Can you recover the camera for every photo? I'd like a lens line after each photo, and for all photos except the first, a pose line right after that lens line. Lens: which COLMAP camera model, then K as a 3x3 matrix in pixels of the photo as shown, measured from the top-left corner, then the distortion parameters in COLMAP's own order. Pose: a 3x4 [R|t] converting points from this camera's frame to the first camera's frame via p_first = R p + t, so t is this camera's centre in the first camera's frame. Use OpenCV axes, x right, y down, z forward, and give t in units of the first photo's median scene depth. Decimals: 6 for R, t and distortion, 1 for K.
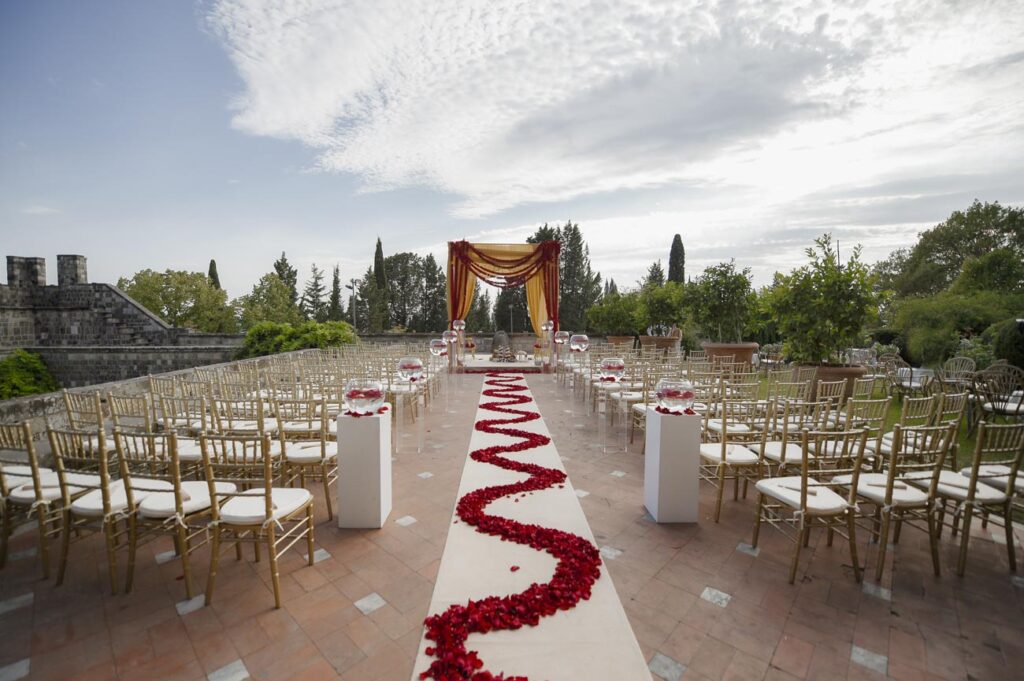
lens RADIAL K [[435.7, 0, 509.0], [0, 435.7, 329.1], [0, 0, 1]] dist [0.000057, -0.007989]
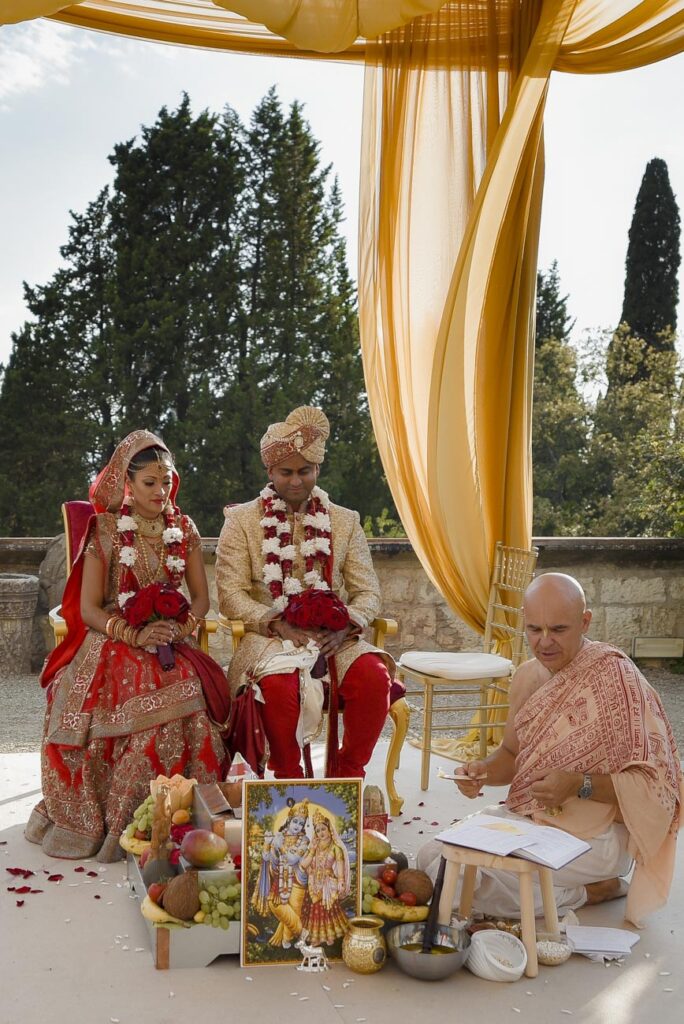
lens RADIAL K [[1286.1, 0, 255.5], [0, 1286.1, 561.6], [0, 0, 1]] dist [0.021158, 0.021572]
pose [[0.982546, -0.001587, 0.186015, -0.070288], [-0.008434, 0.998555, 0.053067, -0.013129], [-0.185830, -0.053709, 0.981113, 0.843764]]
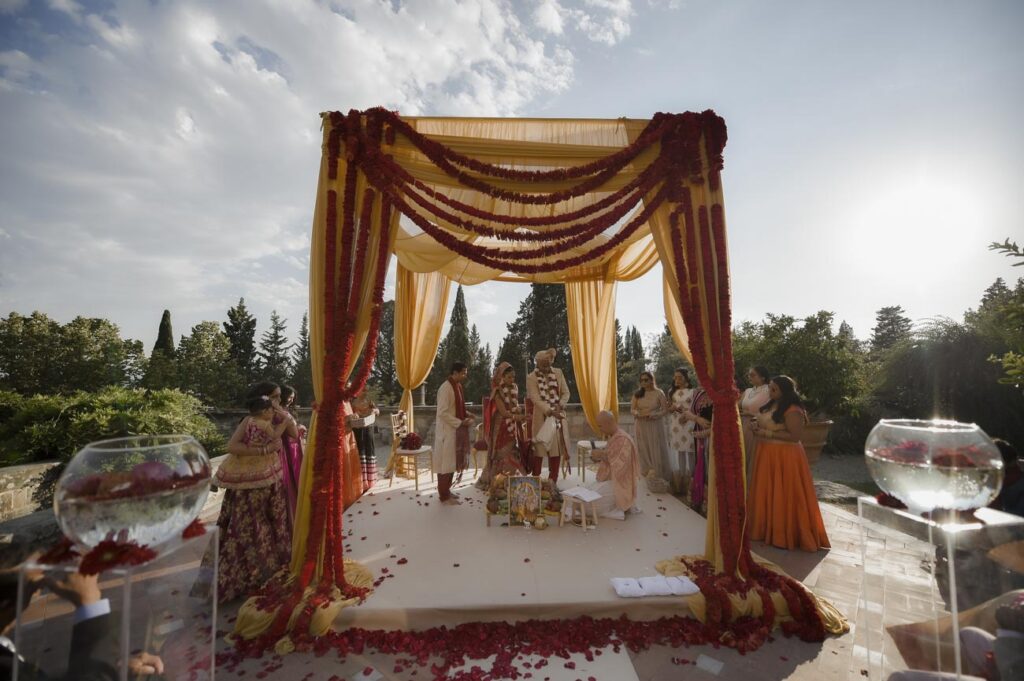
lens RADIAL K [[411.6, 0, 509.2], [0, 411.6, 329.5], [0, 0, 1]] dist [-0.000752, -0.000028]
pose [[0.999914, -0.013123, -0.000027, -0.022848], [0.013007, 0.991376, -0.130403, -0.027851], [0.001738, 0.130391, 0.991461, 0.758239]]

────────────────────

Give back all the records as they stand, but with no pictures in the copy.

Can you recover the camera for every photo? I'd like a lens line after each photo, and for all photos except the first, a pose line right after that lens line. Lens: which COLMAP camera model, then K as a 3x3 matrix in pixels of the photo as shown, measured from the top-left corner, then the distortion parameters in COLMAP's own order. Pose: a 3x4 [R|t] converting points from this camera's frame to the first camera's frame via p_first = R p + t, so t is this camera's centre in the first camera's frame. Use OpenCV axes, x right, y down, z forward, and give t in units of the first photo's median scene depth. Decimals: 6 for R, t and distortion, 1 for K.
lens RADIAL K [[435.7, 0, 509.0], [0, 435.7, 329.1], [0, 0, 1]] dist [0.000057, -0.007989]
lens RADIAL K [[1286.1, 0, 255.5], [0, 1286.1, 561.6], [0, 0, 1]] dist [0.021158, 0.021572]
pose [[0.982546, -0.001587, 0.186015, -0.070288], [-0.008434, 0.998555, 0.053067, -0.013129], [-0.185830, -0.053709, 0.981113, 0.843764]]
lens RADIAL K [[411.6, 0, 509.2], [0, 411.6, 329.5], [0, 0, 1]] dist [-0.000752, -0.000028]
pose [[0.999914, -0.013123, -0.000027, -0.022848], [0.013007, 0.991376, -0.130403, -0.027851], [0.001738, 0.130391, 0.991461, 0.758239]]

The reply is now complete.